Who are the writers, storytellers, or makers who are bringing you great joy right now?

Oh… all of them. I really avoided any form of digital gathering or replication of “real world” activity online for the first month and a half of this, but lately I’ve been exploring live lecture series — one on immortality offered through UCR Palm Desert, a weekly series through Metabolic Studio. The Center for Fiction also hosted a conversation with Elena Ferrante’s translator, Ann Goldstein, and that was so magical. I will, for sure, be at this Olivia Laing’s book launch. (Could a book be more timely?)

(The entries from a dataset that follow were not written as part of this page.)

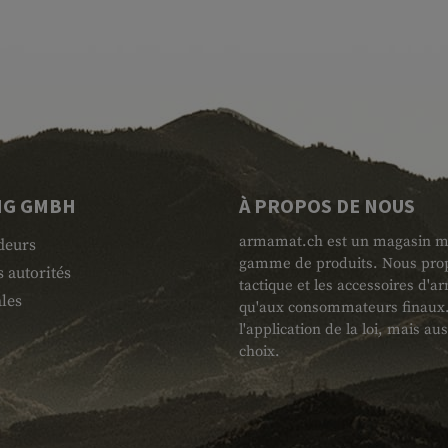
NG GMBH
À PROPOS DE NOUS
armamat.ch est un magasin mili
deurs
gamme de produits. Nous propo
 autorités
tactique et les accessoires d'
les
qu'aux consommateurs finaux. L
l'application de la loi, mais au
choix.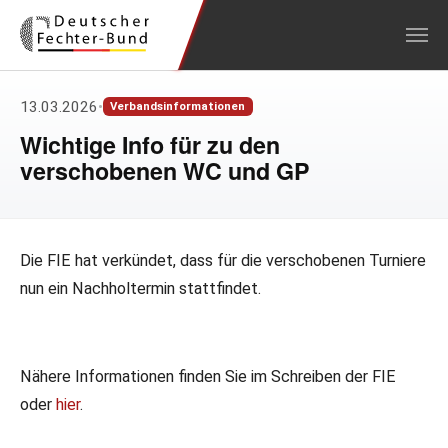
Zum Hauptinhalt springen
13.03.2026
•
Verbandsinformationen
Wichtige Info für zu den
verschobenen WC und GP
Die FIE hat verkündet, dass für die verschobenen Turniere
nun ein Nachholtermin stattfindet.
Nähere Informationen finden Sie im Schreiben der FIE
oder
hier
.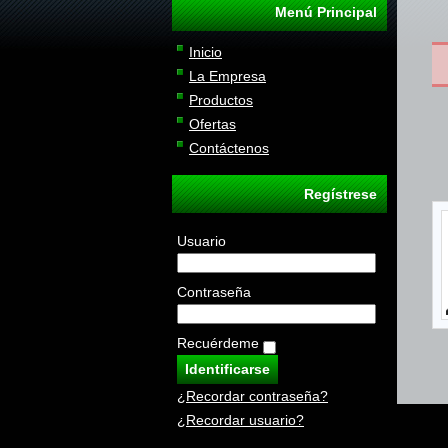
Menú Principal
Inicio
La Empresa
Productos
Ofertas
Contáctenos
Regístrese
Usuario
Contraseña
Recuérdeme
¿Recordar contraseña?
¿Recordar usuario?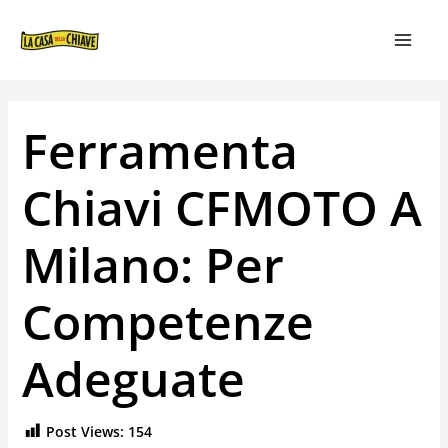
VAI
NAVIGAZIONE
MAIN
AL
ARTICOLI
MEN
CONTENUTO
Ferramenta
Chiavi CFMOTO A
Milano: Per
Competenze
Adeguate
Post Views:
154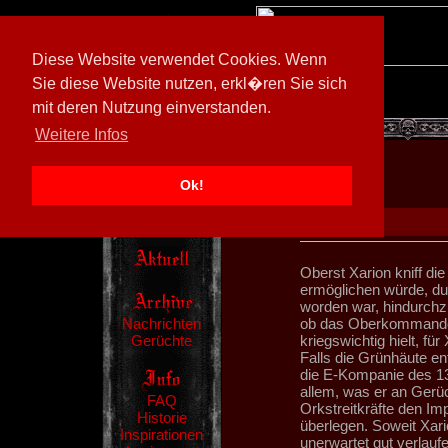
Diese Website verwendet Cookies. Wenn
Sie diese Website nutzen, erkl�ren Sie sich
mit deren Nutzung einverstanden.
[
597026/M3
]
Weitere Infos
Ok!
Oberst Xarion kniff d
ermöglichen würde, du
worden war, hindurchz
Nachrichten
ob das Oberkommando d
Gerüchte
kriegswichtig hielt, fü
Falls die Grünhäute en
die E-Kompanie des 132
allem, was er an Gerü
FAQ
Orkstreitkräfte den Im
Historie
überlegen. Soweit Xari
Inspirationen
unerwartet gut verlauf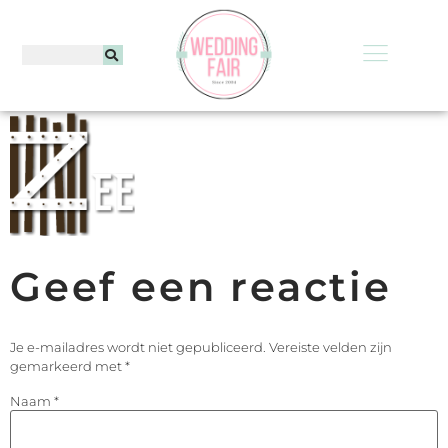
Geef een reactie
Je e-mailadres wordt niet gepubliceerd.
Vereiste velden zijn
gemarkeerd met
*
Naam
*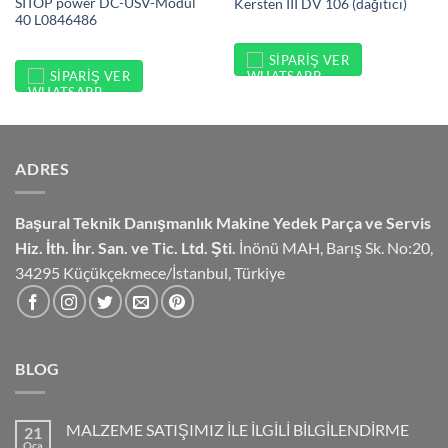
SITOP power DC-USV-Modul
Kersten III DV 106 (dağıtıcı)
40 L0846486
SIPARIŞ VER
SIPARIŞ VER
ADRES
Başural Teknik Danışmanlık
Makine Yedek Parça ve Servis
Hiz.
İth. İhr. San. ve Tic. Ltd. Şti.
İnönü MAH, Barış Sk. No:20,
34295 Küçükçekmece/İstanbul, Türkiye
BLOG
MALZEME SATIŞIMIZ İLE İLGİLİ BİLGİLENDİRME
21
Oca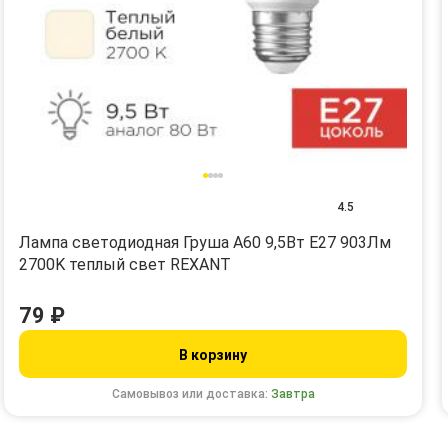
4.5
Лампа светодиодная Груша A60 9,5Вт E27 903Лм
2700K теплый свет REXANT
79 ₽
В корзину
Самовывоз или доставка:
Завтра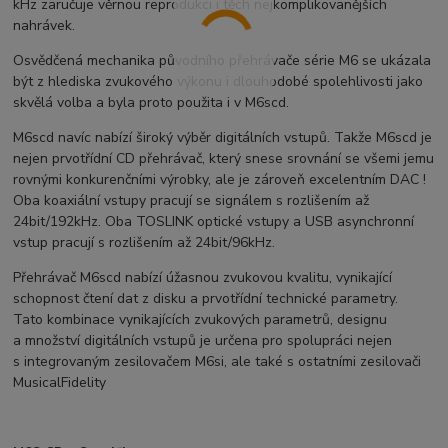
kHz zaručuje věrnou reprodukci i těch nejkomplikovanějších
nahrávek.
Osvědčená mechanika původního přehrávače série M6 se ukázala
být z hlediska zvukového výkonu i dlouhodobé spolehlivosti jako
skvělá volba a byla proto použita i v M6scd.
M6scd navíc nabízí široký výběr digitálních vstupů. Takže M6scd je
nejen prvotřídní CD přehrávač, který snese srovnání se všemi jemu
rovnými konkurenčními výrobky, ale je zároveň excelentním DAC !
Oba koaxiální vstupy pracují se signálem s rozlišením až
24bit/192kHz. Oba TOSLINK optické vstupy a USB asynchronní
vstup pracují s rozlišením až 24bit/96kHz.
Přehrávač M6scd nabízí úžasnou zvukovou kvalitu, vynikající
schopnost čtení dat z disku a prvotřídní technické parametry.
Tato kombinace vynikajících zvukových parametrů, designu
a množství digitálních vstupů je určena pro spolupráci nejen
s integrovaným zesilovačem M6si, ale také s ostatními zesilovači
MusicalFidelity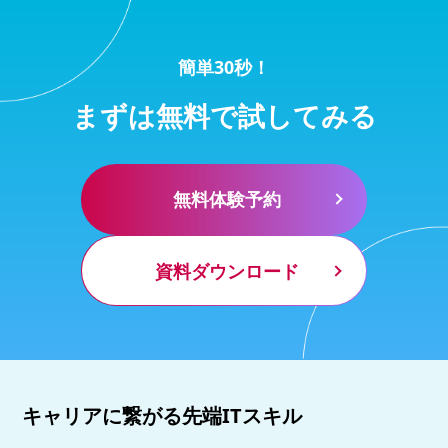
簡単30秒！
まずは無料で試してみる
無料体験予約
資料ダウンロード
キャリアに繋がる先端ITスキル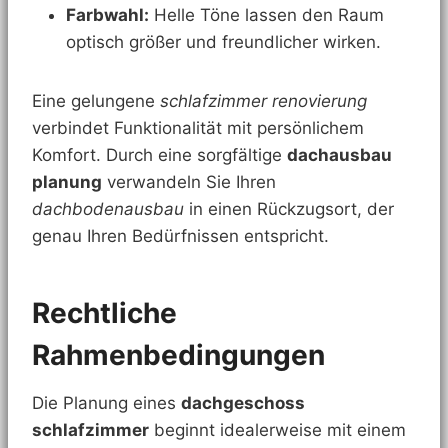
Farbwahl:
Helle Töne lassen den Raum
optisch größer und freundlicher wirken.
Eine gelungene
schlafzimmer renovierung
verbindet Funktionalität mit persönlichem
Komfort. Durch eine sorgfältige
dachausbau
planung
verwandeln Sie Ihren
dachbodenausbau
in einen Rückzugsort, der
genau Ihren Bedürfnissen entspricht.
Rechtliche
Rahmenbedingungen
Die Planung eines
dachgeschoss
schlafzimmer
beginnt idealerweise mit einem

It’s so beautiful and intimate to be able to sit with these great minds, in their private spaces, and just listen to them speak to me directly, in my own private space. I understand this interaction is deemed necessary by circumstance, but I hope it doesn’t get lost in the rush to return to normal.

Plant Intelligence Agency is a great follow for learning more about the radical world of native flora and fauna. Why Is this Interesting is a lovely, daily missive on all the random intellectual crevices to be found in between the daily headlines. I am sure there are tons others that I’m forgetting.

Any unexpectedly memorable moments of quar so far? 

Every single way that my friends have spontaneously showed up for me and for each other. I feel truly humbled by the amount of kindness and love I’ve received, and honored to be able to give that kindness and love in return.